In my view not getting paid market rate and taking equity is for founders.
Under no circumstances would I take 50% stock and 50% salary as an employee.
Generally founders carve out 15% equity for the employee pool. So you might
get what 1%? Not worth it.

Also, there's a perk premium that you are giving up when you join a startup.
Established companies have ESPP, profit sharing, 401k matching, RSU's,
bonuses, etc... This can easily be 30% over your regular salary.

Joe Sixpack HW engineer at Average BottleCap Co, is probably earning $135k
base + ~$40k or $175k-$180k in total compensation.

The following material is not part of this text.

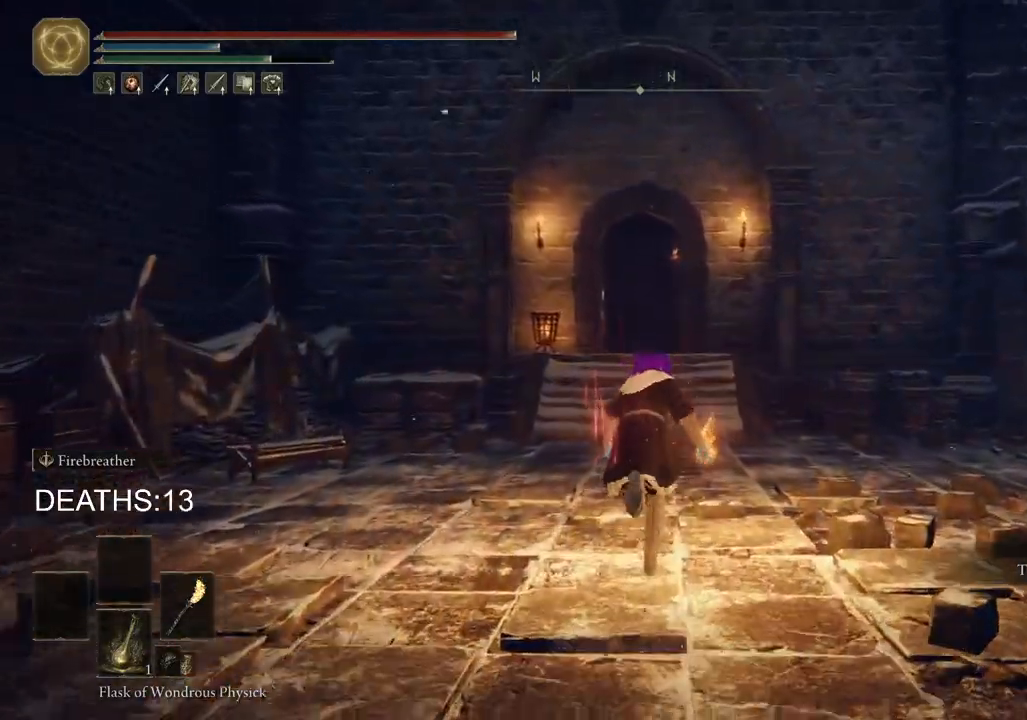
{"dt_ms": 500, "buttons": ["CIRCLE"], "left_stick": "up", "right_stick": "center", "events": []}
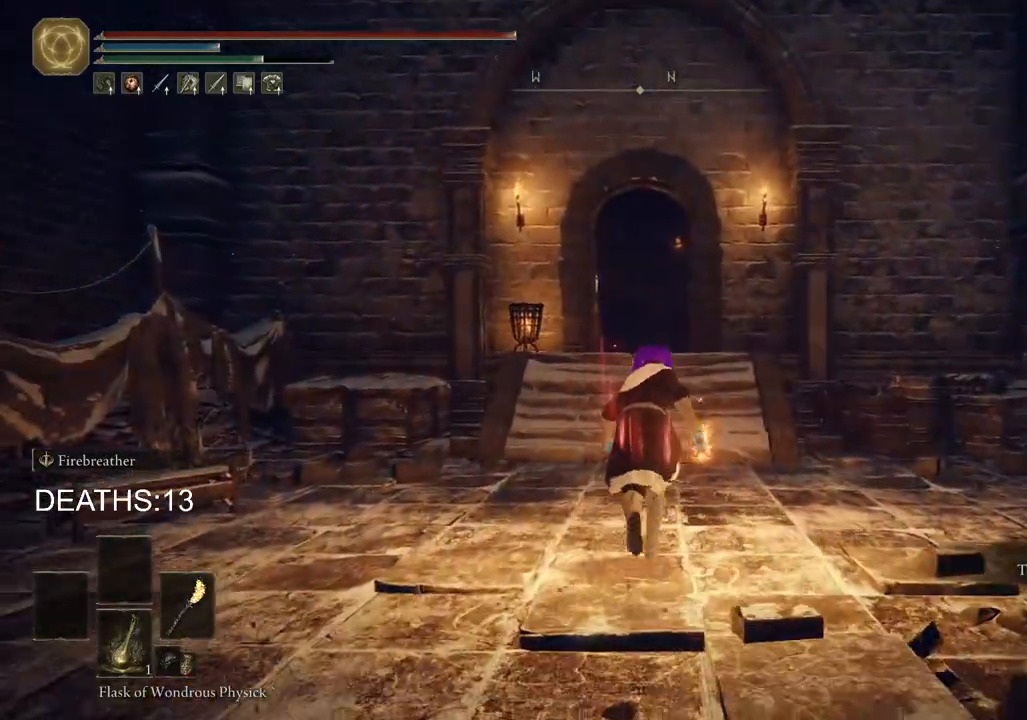
{"dt_ms": 500, "buttons": ["CIRCLE"], "left_stick": "up", "right_stick": "center", "events": []}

So even at market rate salary, you are below market in terms of total
compensation.

------
kitcar
Ask yourself this: why can't the founders afford to pay market salaries if
they have successful businesses already, and had previous success with
fundraising?

It's likely not that they can't pay you market wages, but rather that they
don't want to for some reason. By that I mean they presumably could either pay
out of pocket (if their other businesses have been financially successful), or
they can sell the equity they are offering you to an investor, and then use
the money they receive in return to pay you (that's the whole point of
fundraising, after all!)

I would have an upfront conversation with them to find out the answers to
these questions - maybe they strongly believe the equity is going to be worth
a lot in the near future, and want you to share in that upside for your
contributions. Or maybe they are trying to take advantage of you - only
talking to them and reflecting on their responses will get you your answers.